Like someone else noted, if you are getting one for coin and relic hunting, then go for the 4800 or find a new 4500 if you can. I know where two are for sale new, but they are hard to find unless you take a risk on a fake one. The 4800 would be the way to go other wise. You can get them new for around $3800-$3900 if you look in the right places.
I have the 5000 and if I would have only knew then what I know now, I would have stuck with the 4500 or got a 4800 and saved a considerable amount of cash. You aren't going to be able to use the Coin/Relic timing...forget about it. If the ground is mineralized at all, it wont balance in that timing. In fact, I have yet to converse with anyone in the continental US that has been able to balance the machine in Coin/Relic timing. So you are going to be using the same timings that the 4500 has in it anyway with no other real advantage.
As far as iron goes. If it is big iron, the GPXs can do a really good job at discriminating those out. It will simply null out over iron.

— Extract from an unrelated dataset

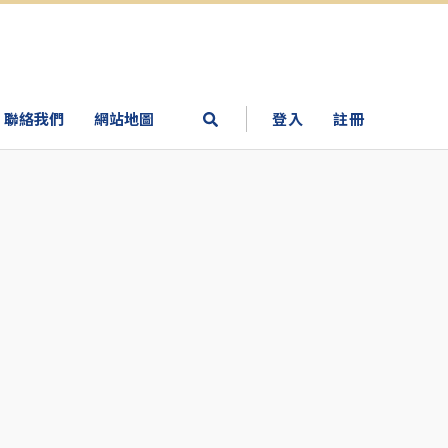
聯絡我們
網站地圖
登入
註冊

When talking about nails and such, it does a good job there to a degree. It all depends on how you have it setup to be honest. It is light years ahead of the TDI when it comes to this. Depending on what timing you are in and what speed you have it set at, you can do fairly well at discriminating out nails. If they are bent they will sometimes fool you if you are digging those iffy signals.
I've found that the GPXs will hit minie balls good down to about a foot deep, and give what I call a "no brainer" signal. Down to 12 inches you are good. It's when you start trying to find them beyond a foot, that it gets tricky, because sometimes the signals wont be as hard hitting as they were shallower and give more iffy signals. I've dug .58 cal minie balls down to 18 inches with it and have dug the .69 cal 3 ringers down to 20 inches. Those are the harder ones to tell from the shallower bullets. The GPX can do it but you're gonna be digging a little bit of deeper nails in the process. If you can dig down a few inches and the signal get worse, it's not a bullet. If you dig down a little and it gets better, jackpot. Watch out though, because shallower bullets will actually overload the detector and make you think it's nulling it out like iron...if you raise the coil a bit and it starts to give a smoother tone it's a shallower target. Iron will still give the broken signal or nulled out signal, pending on how high or low you have the disc set at.
What is needed, is a smaller round DD coil for the GPXs. The 11" is simply too big to work heavily laden iron areas. There aren't many smaller ones offered and most of those are elliptical coils. The little CoilTek Joey coil works well in iron but I think a 6 or 8 inch round DD coil would be the ticket for the GPXs in heavy iron.